Dal febbraio scorso, da quando è esploso lo scandalo Carige, che ha visto finire agli arresti il suo presidente Giovanni Berneschi e la nuora Francesca Amisano, l’ex amministratore delegato di Carige Assicurazioni, Ferdinando Menconi, ed altri quattro faccendieri, su tutto il territorio nazionale avrebbe agito una sorta di banca taroccata. Negli stessi giorni in cui gli uomini delle Fiamme Gialle intercettavano e indagavano sul commercialista Andrea Vallebuona, sull’avvocato svizzero Davide Enderlin e sul mediatore Sandro Calloni, in Lombardia, Emilia Romagna, Friuli Venezia Giulia, Lazio, Marche, ha operato una organizzazione che procurava false fideiussioni per conto di ditte (i cui nomi per ovvie ragioni sono blindati dalla magistratura) o soggetti singoli, proprietari di nulla e senza un centesimo in banca.

Tra loro, al momento, non ci sono liguri: sono tutti residenti in altre regioni italiane ed uno addirittura in Svizzera. E chissà se questo particolare ha qualche attinenza con l’albergo comprato a Lugano da Berneschi e Menconi, che secondo gli inquirenti sarebbe stato ac-
quistato coi proventi sottratti alla Carige e portati all’estero.

La gang, fra le altre cose, ha sostenuto operazioni commerciali anche di 10 milioni di euro, acquistando partite di prodotti petroliferi da una società iraniana, stock di farmaci da un’industria del Centro Italia, turbine a gas da una notissima azienda italiana e tanti altri lotti di merci varie. Una di queste truffe ha interessato anche la Banca di Piacenza Scpa, alla quale il gruppo di malviventi si è rivolto per tentare di ottenere un grosso prestito.

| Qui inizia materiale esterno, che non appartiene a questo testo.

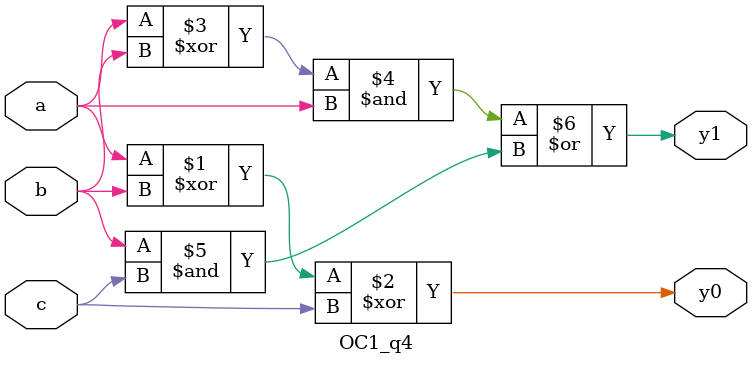
<source format=sv>
`timescale 1ns/1ns
module OC1_q4 (output y0, y1, input a, b, c);

    assign #(36, 38) y0 = a ^ b ^ c;
    assign #(37, 39) y1 = (a ^ b) & a | b & c;

endmodule
</source>
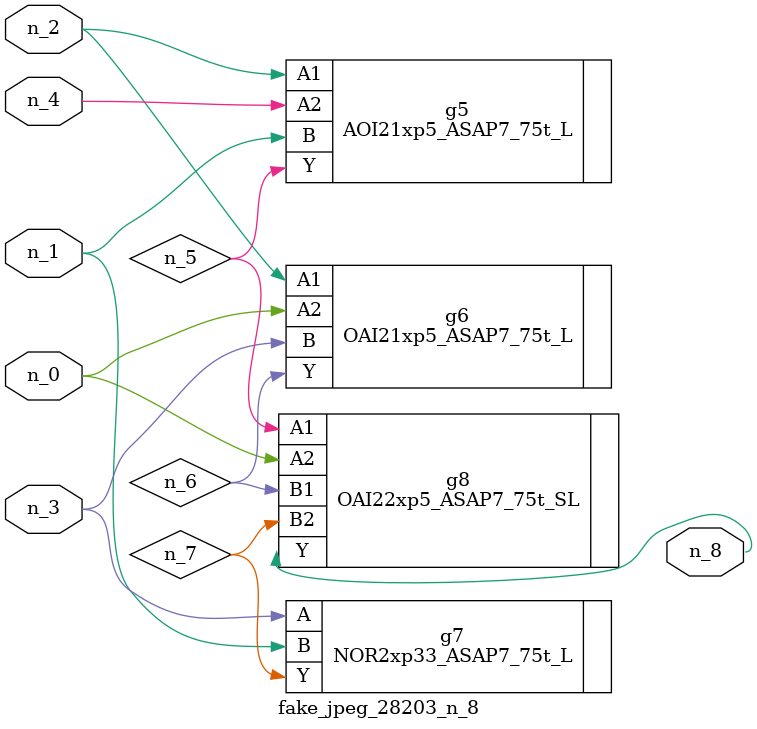
<source format=v>
module fake_jpeg_28203_n_8 (n_3, n_2, n_1, n_0, n_4, n_8);

input n_3;
input n_2;
input n_1;
input n_0;
input n_4;

output n_8;

wire n_6;
wire n_5;
wire n_7;

AOI21xp5_ASAP7_75t_L g5 ( 
.A1(n_2),
.A2(n_4),
.B(n_1),
.Y(n_5)
);

OAI21xp5_ASAP7_75t_L g6 ( 
.A1(n_2),
.A2(n_0),
.B(n_3),
.Y(n_6)
);

NOR2xp33_ASAP7_75t_L g7 ( 
.A(n_3),
.B(n_1),
.Y(n_7)
);

OAI22xp5_ASAP7_75t_SL g8 ( 
.A1(n_5),
.A2(n_0),
.B1(n_6),
.B2(n_7),
.Y(n_8)
);


endmodule
</source>
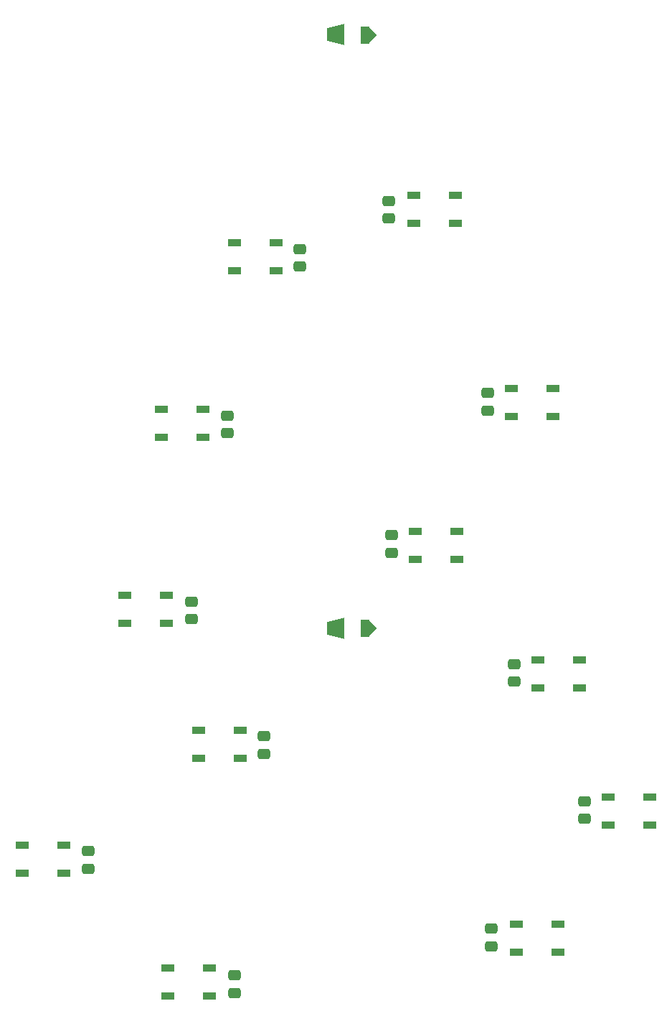
<source format=gbp>
G04 #@! TF.GenerationSoftware,KiCad,Pcbnew,8.0.6*
G04 #@! TF.CreationDate,2024-11-23T10:35:43+01:00*
G04 #@! TF.ProjectId,ChristmasTree,43687269-7374-46d6-9173-547265652e6b,rev?*
G04 #@! TF.SameCoordinates,Original*
G04 #@! TF.FileFunction,Paste,Bot*
G04 #@! TF.FilePolarity,Positive*
%FSLAX46Y46*%
G04 Gerber Fmt 4.6, Leading zero omitted, Abs format (unit mm)*
G04 Created by KiCad (PCBNEW 8.0.6) date 2024-11-23 10:35:43*
%MOMM*%
%LPD*%
G01*
G04 APERTURE LIST*
G04 Aperture macros list*
%AMRoundRect*
0 Rectangle with rounded corners*
0 $1 Rounding radius*
0 $2 $3 $4 $5 $6 $7 $8 $9 X,Y pos of 4 corners*
0 Add a 4 corners polygon primitive as box body*
4,1,4,$2,$3,$4,$5,$6,$7,$8,$9,$2,$3,0*
0 Add four circle primitives for the rounded corners*
1,1,$1+$1,$2,$3*
1,1,$1+$1,$4,$5*
1,1,$1+$1,$6,$7*
1,1,$1+$1,$8,$9*
0 Add four rect primitives between the rounded corners*
20,1,$1+$1,$2,$3,$4,$5,0*
20,1,$1+$1,$4,$5,$6,$7,0*
20,1,$1+$1,$6,$7,$8,$9,0*
20,1,$1+$1,$8,$9,$2,$3,0*%
%AMOutline4P*
0 Free polygon, 4 corners , with rotation*
0 The origin of the aperture is its center*
0 number of corners: always 4*
0 $1 to $8 corner X, Y*
0 $9 Rotation angle, in degrees counterclockwise*
0 create outline with 4 corners*
4,1,4,$1,$2,$3,$4,$5,$6,$7,$8,$1,$2,$9*%
G04 Aperture macros list end*
%ADD10Outline4P,-1.000000X-1.250000X1.000000X-0.750000X1.000000X0.750000X-1.000000X1.250000X180.000000*%
%ADD11R,1.500000X0.900000*%
%ADD12RoundRect,0.250000X0.475000X-0.337500X0.475000X0.337500X-0.475000X0.337500X-0.475000X-0.337500X0*%
%ADD13RoundRect,0.250000X-0.475000X0.337500X-0.475000X-0.337500X0.475000X-0.337500X0.475000X0.337500X0*%
%ADD14Outline4P,-0.500000X-1.000000X0.500000X0.000000X0.500000X0.000000X-0.500000X1.000000X0.000000*%
%ADD15R,1.000000X2.000000*%
G04 APERTURE END LIST*
D10*
X97884600Y-105830000D03*
D11*
X90880000Y-60390000D03*
X90880000Y-63690000D03*
X85980000Y-63690000D03*
X85980000Y-60390000D03*
D12*
X104450000Y-96917500D03*
X104450000Y-94842500D03*
D11*
X86600000Y-117822500D03*
X86600000Y-121122500D03*
X81700000Y-121122500D03*
X81700000Y-117822500D03*
D13*
X89410000Y-118525000D03*
X89410000Y-120600000D03*
D11*
X119190000Y-143960000D03*
X119190000Y-140660000D03*
X124090000Y-140660000D03*
X124090000Y-143960000D03*
X77920000Y-101900000D03*
X77920000Y-105200000D03*
X73020000Y-105200000D03*
X73020000Y-101900000D03*
D12*
X118930000Y-112107500D03*
X118930000Y-110032500D03*
D11*
X82250000Y-79992500D03*
X82250000Y-83292500D03*
X77350000Y-83292500D03*
X77350000Y-79992500D03*
X65800000Y-131372500D03*
X65800000Y-134672500D03*
X60900000Y-134672500D03*
X60900000Y-131372500D03*
X107310000Y-97670000D03*
X107310000Y-94370000D03*
X112210000Y-94370000D03*
X112210000Y-97670000D03*
X118660000Y-80810000D03*
X118660000Y-77510000D03*
X123560000Y-77510000D03*
X123560000Y-80810000D03*
D12*
X104140000Y-57477500D03*
X104140000Y-55402500D03*
D11*
X83000000Y-145840000D03*
X83000000Y-149140000D03*
X78100000Y-149140000D03*
X78100000Y-145840000D03*
X107140000Y-58070000D03*
X107140000Y-54770000D03*
X112040000Y-54770000D03*
X112040000Y-58070000D03*
X130070000Y-128980000D03*
X130070000Y-125680000D03*
X134970000Y-125680000D03*
X134970000Y-128980000D03*
D13*
X85100000Y-80725000D03*
X85100000Y-82800000D03*
D10*
X97884600Y-35830000D03*
D14*
X102320000Y-35855400D03*
D15*
X101320000Y-35855400D03*
D12*
X115810000Y-80127500D03*
X115810000Y-78052500D03*
D11*
X121770000Y-112850000D03*
X121770000Y-109550000D03*
X126670000Y-109550000D03*
X126670000Y-112850000D03*
D13*
X68710000Y-132095000D03*
X68710000Y-134170000D03*
X93610000Y-61092500D03*
X93610000Y-63167500D03*
X85960000Y-146735000D03*
X85960000Y-148810000D03*
D12*
X116290000Y-143307500D03*
X116290000Y-141232500D03*
D14*
X102320000Y-105855400D03*
D15*
X101320000Y-105855400D03*
D13*
X80880000Y-102642500D03*
X80880000Y-104717500D03*
D12*
X127260000Y-128287500D03*
X127260000Y-126212500D03*
M02*

</source>
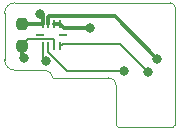
<source format=gtl>
%TF.GenerationSoftware,KiCad,Pcbnew,(6.0.1)*%
%TF.CreationDate,2022-04-24T10:59:57-04:00*%
%TF.ProjectId,UV-Sensor,55562d53-656e-4736-9f72-2e6b69636164,rev?*%
%TF.SameCoordinates,Original*%
%TF.FileFunction,Copper,L1,Top*%
%TF.FilePolarity,Positive*%
%FSLAX46Y46*%
G04 Gerber Fmt 4.6, Leading zero omitted, Abs format (unit mm)*
G04 Created by KiCad (PCBNEW (6.0.1)) date 2022-04-24 10:59:57*
%MOMM*%
%LPD*%
G01*
G04 APERTURE LIST*
G04 Aperture macros list*
%AMRoundRect*
0 Rectangle with rounded corners*
0 $1 Rounding radius*
0 $2 $3 $4 $5 $6 $7 $8 $9 X,Y pos of 4 corners*
0 Add a 4 corners polygon primitive as box body*
4,1,4,$2,$3,$4,$5,$6,$7,$8,$9,$2,$3,0*
0 Add four circle primitives for the rounded corners*
1,1,$1+$1,$2,$3*
1,1,$1+$1,$4,$5*
1,1,$1+$1,$6,$7*
1,1,$1+$1,$8,$9*
0 Add four rect primitives between the rounded corners*
20,1,$1+$1,$2,$3,$4,$5,0*
20,1,$1+$1,$4,$5,$6,$7,0*
20,1,$1+$1,$6,$7,$8,$9,0*
20,1,$1+$1,$8,$9,$2,$3,0*%
G04 Aperture macros list end*
%TA.AperFunction,Profile*%
%ADD10C,0.050000*%
%TD*%
%TA.AperFunction,SMDPad,CuDef*%
%ADD11R,0.254800X0.706399*%
%TD*%
%TA.AperFunction,SMDPad,CuDef*%
%ADD12R,0.706399X0.254800*%
%TD*%
%TA.AperFunction,SMDPad,CuDef*%
%ADD13RoundRect,0.237500X0.237500X-0.250000X0.237500X0.250000X-0.237500X0.250000X-0.237500X-0.250000X0*%
%TD*%
%TA.AperFunction,ViaPad*%
%ADD14C,0.800000*%
%TD*%
%TA.AperFunction,Conductor*%
%ADD15C,0.152400*%
%TD*%
%TA.AperFunction,Conductor*%
%ADD16C,0.300000*%
%TD*%
%TA.AperFunction,Conductor*%
%ADD17C,0.200000*%
%TD*%
G04 APERTURE END LIST*
D10*
X141287500Y-104587100D02*
X141287500Y-100650100D01*
X155714700Y-100142100D02*
X155714700Y-106746100D01*
X155714700Y-100142100D02*
G75*
G03*
X155333700Y-99761100I-380999J1D01*
G01*
X145351500Y-106111100D02*
G75*
G03*
X144716500Y-105476100I-634999J1D01*
G01*
X141287500Y-104587100D02*
G75*
G03*
X142176500Y-105476100I889000J0D01*
G01*
X150736300Y-106746100D02*
G75*
G03*
X150101300Y-106111100I-634999J1D01*
G01*
X150101300Y-106111100D02*
X145351500Y-106111100D01*
X142176500Y-99761100D02*
X155333700Y-99761100D01*
X142176500Y-99761100D02*
G75*
G03*
X141287500Y-100650100I0J-889000D01*
G01*
X144716500Y-105476100D02*
X142176500Y-105476100D01*
X155714700Y-106746100D02*
X155714700Y-110096100D01*
X150886300Y-110246100D02*
X155564700Y-110246100D01*
X150736300Y-106746100D02*
X150736300Y-110096100D01*
X155564700Y-110246100D02*
G75*
G03*
X155714700Y-110096100I0J150000D01*
G01*
X150736300Y-110096100D02*
G75*
G03*
X150886300Y-110246100I150000J0D01*
G01*
D11*
X144499999Y-103450100D03*
X145000000Y-103450100D03*
X145500000Y-103450100D03*
X146000001Y-103450100D03*
D12*
X146200100Y-102500000D03*
D11*
X146000001Y-101549900D03*
X145500000Y-101549900D03*
X145000000Y-101549900D03*
X144499999Y-101549900D03*
D12*
X144299900Y-102500000D03*
D13*
X142750000Y-103412500D03*
X142750000Y-101587500D03*
D14*
X154200000Y-104500000D03*
X142900000Y-104400000D03*
X148500000Y-101900000D03*
X144300000Y-100700000D03*
X144803034Y-104697825D03*
X153400000Y-105600000D03*
X151400000Y-105500000D03*
D15*
X143306989Y-102855511D02*
X142750000Y-103412500D01*
X145411010Y-102855511D02*
X143306989Y-102855511D01*
X145500000Y-102944501D02*
X145411010Y-102855511D01*
X145500000Y-103450100D02*
X145500000Y-102944501D01*
D16*
X150594790Y-100894790D02*
X145070689Y-100894790D01*
X154200000Y-104500000D02*
X150594790Y-100894790D01*
X145070689Y-100894790D02*
X145000000Y-100965479D01*
X145000000Y-100965479D02*
X145000000Y-101549900D01*
X142750000Y-104250000D02*
X142900000Y-104400000D01*
X142750000Y-103412500D02*
X142750000Y-104250000D01*
X146000001Y-101549900D02*
X145500000Y-101549900D01*
X148500000Y-101900000D02*
X146350101Y-101900000D01*
X146350101Y-101900000D02*
X146000001Y-101549900D01*
X144499999Y-100899999D02*
X144300000Y-100700000D01*
X144499999Y-101549900D02*
X144499999Y-100899999D01*
X144462399Y-101587500D02*
X144499999Y-101549900D01*
X142750000Y-101587500D02*
X144462399Y-101587500D01*
D17*
X144499999Y-104394790D02*
X144499999Y-103450100D01*
X144803034Y-104697825D02*
X144499999Y-104394790D01*
X146202021Y-103248080D02*
X146000001Y-103450100D01*
X153400000Y-105600000D02*
X151048080Y-103248080D01*
X151048080Y-103248080D02*
X146202021Y-103248080D01*
X146565479Y-105500000D02*
X145000000Y-103934521D01*
X151400000Y-105500000D02*
X146565479Y-105500000D01*
X145000000Y-103934521D02*
X145000000Y-103450100D01*
M02*

</source>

Le garanzie erano assicurate dai falsi documenti con le intestazioni di Carige, alle quali erano associati un numero di telefono (con prefisso 010) e una mail. Ai quali rispondevano soggetti che, in caso di richieste di conferma sulle esposizioni bancarie, fornivano a voce o con risposte scritte altrettante garanzie rispetto a quanto certificato sui moduli prestampati. La Polizia Postale, però, ha scoperto che l’indirizzo di posta elettronica non era di Carige e quel numero di telefono aveva il trasferimento di chiamata, era collegato ad un risponditore con sede fuori Genova. Anche se, le indagini potrebbero dire di più, per capire se possa esserci la mano di qualcuno che lavora all’interno della banca genovese: soprattutto perché le intestazioni sembrerebbero piuttosto verosimili.

Ultimate le commesse, consegnate le merci ai destinatari ed incassato il dovuto, le ditte non

hanno risarcito il debito ai fornitori. E quando questi hanno cercato di rivalersi sulla “banca” che avrebbe sottoscritto la fideiussione, dalla Carige si sono sentite rispondere “di non saperne nulla e di non avere tra i clienti tali debitori”. Peraltro risultati nullatenenti.